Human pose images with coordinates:
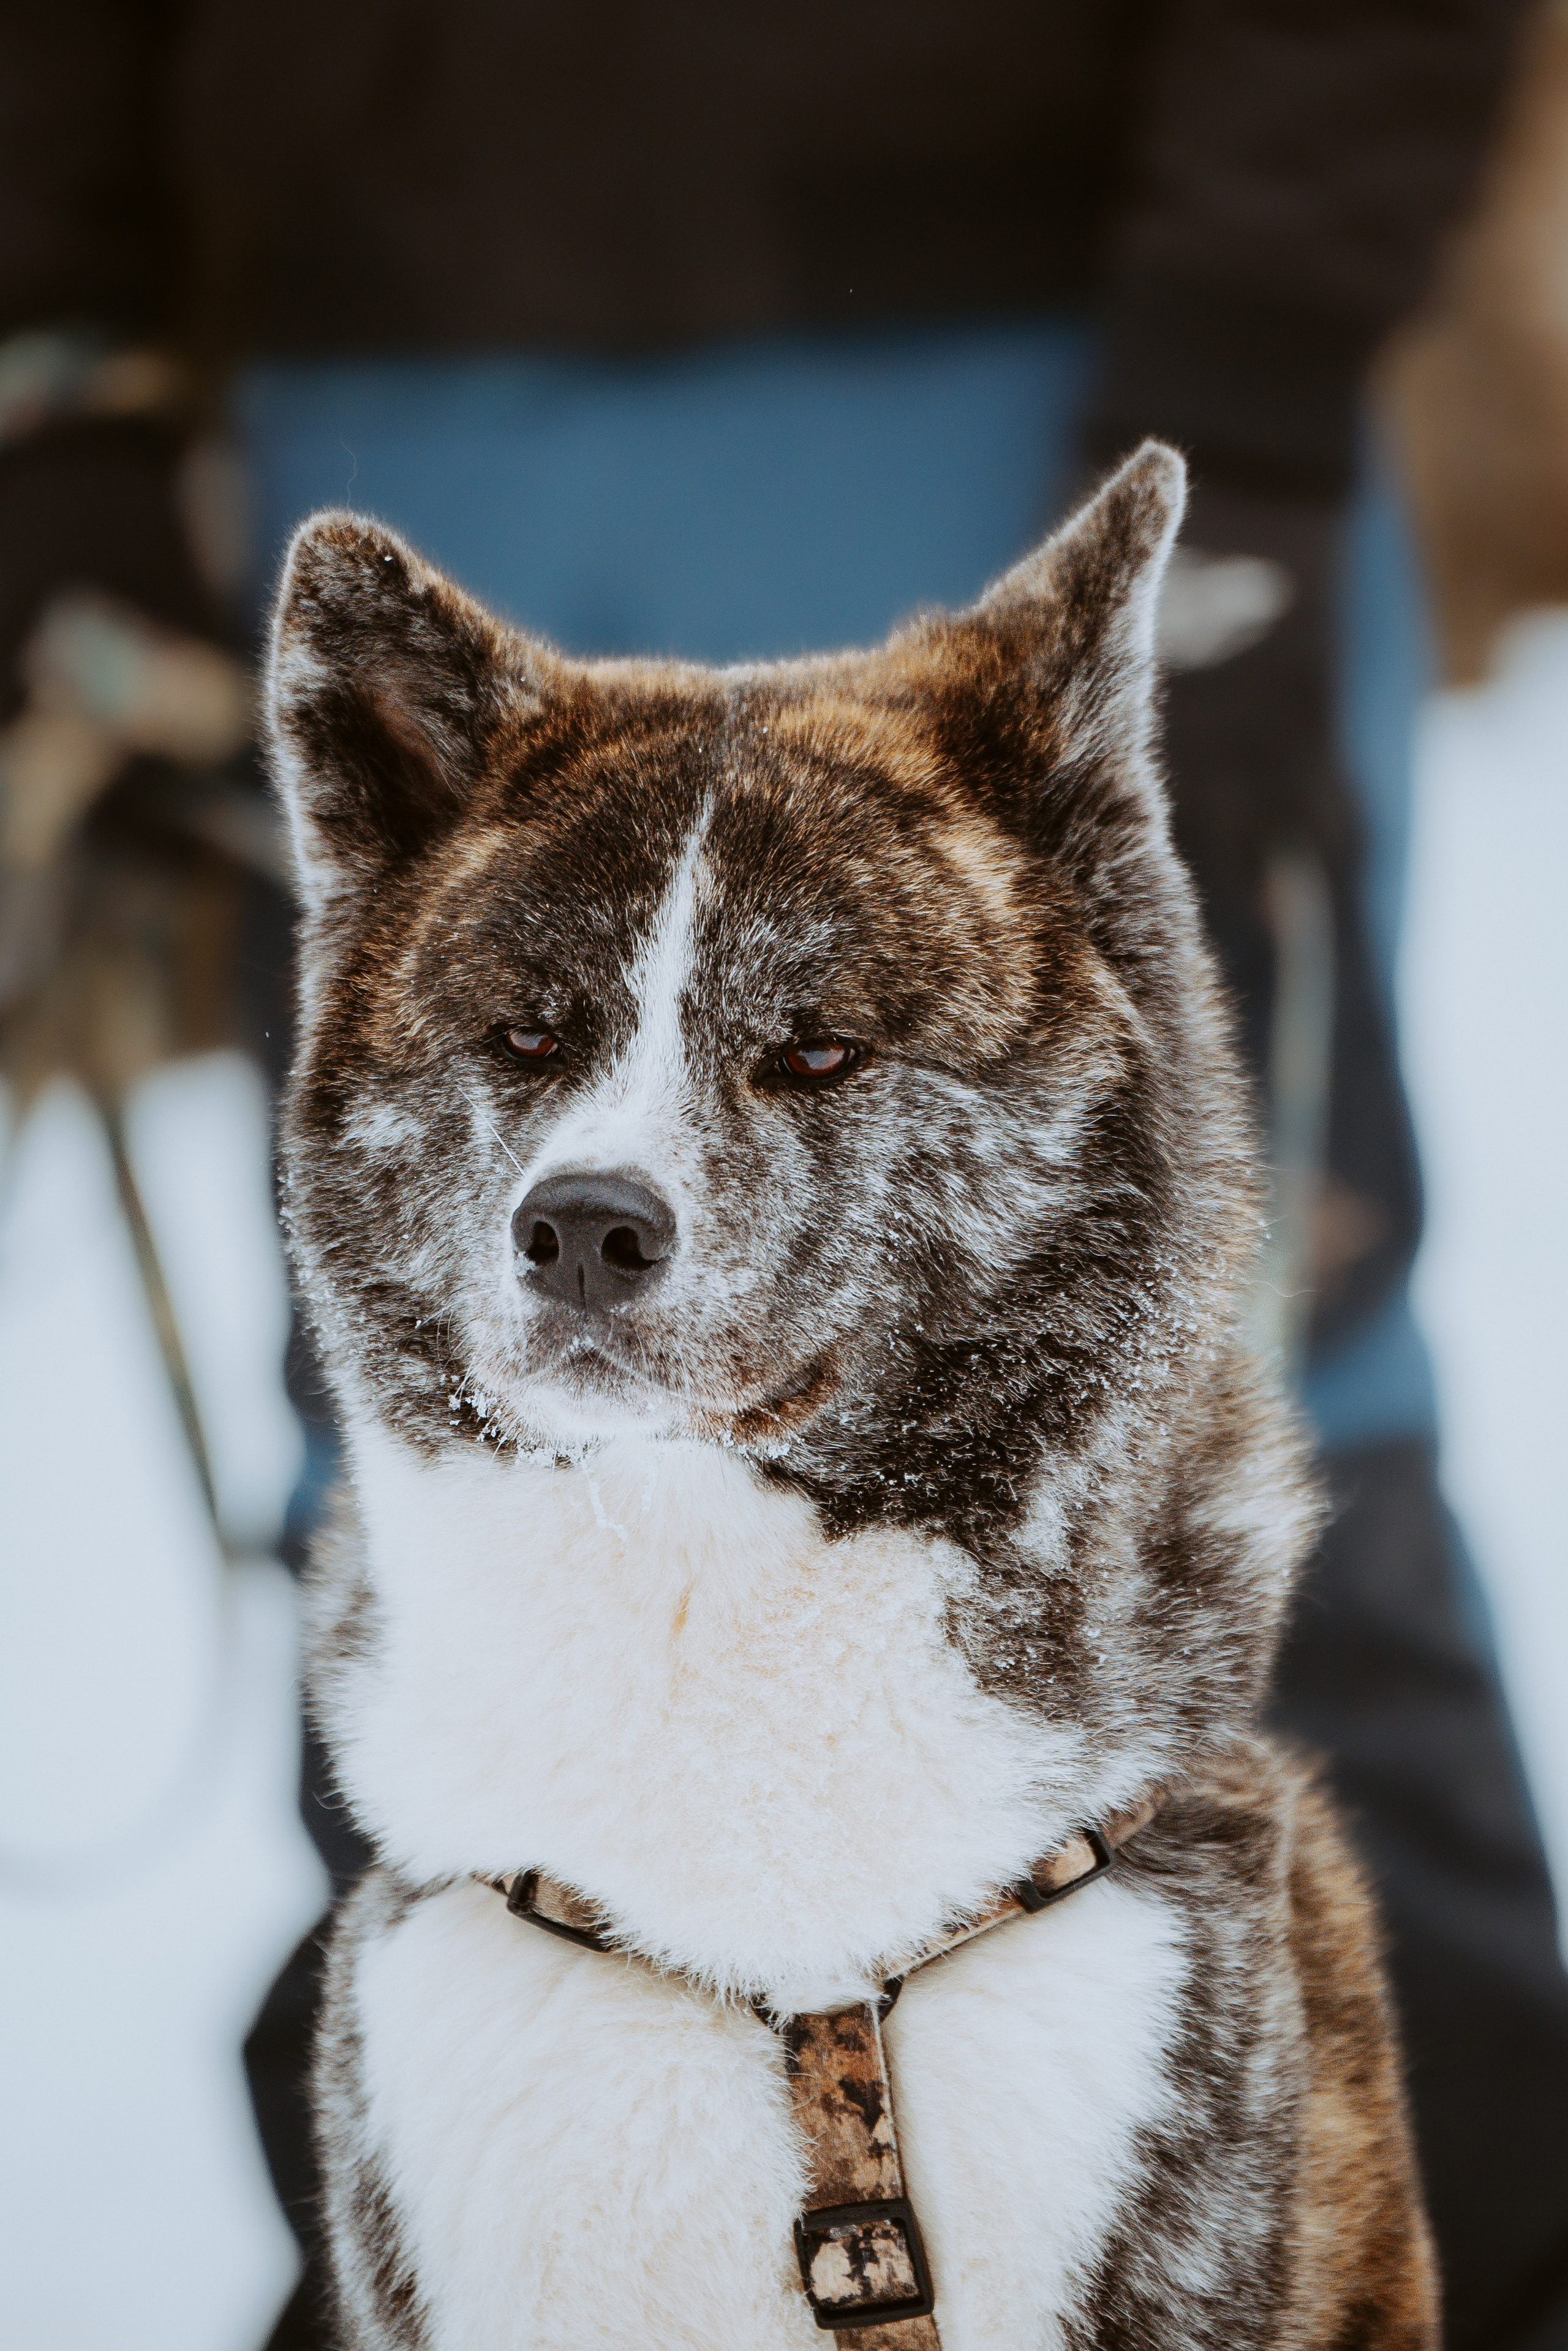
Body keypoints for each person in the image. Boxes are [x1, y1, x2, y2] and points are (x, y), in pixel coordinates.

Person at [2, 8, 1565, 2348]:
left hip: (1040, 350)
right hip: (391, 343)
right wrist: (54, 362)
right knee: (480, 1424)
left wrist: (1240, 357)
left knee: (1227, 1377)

Task goal:
Write out the records once more, word for word, though without the pictures they contain.

Exercise output:
Body keypoints for each person in the image. Boxes are [x1, y1, x2, y2] and points are (x, y), in pixel coordinates.

Person at [2, 8, 1565, 2348]:
left hip: (1040, 350)
right hip: (391, 343)
right wrist: (54, 362)
right knee: (480, 1424)
left wrist: (1240, 357)
left knee: (1227, 1377)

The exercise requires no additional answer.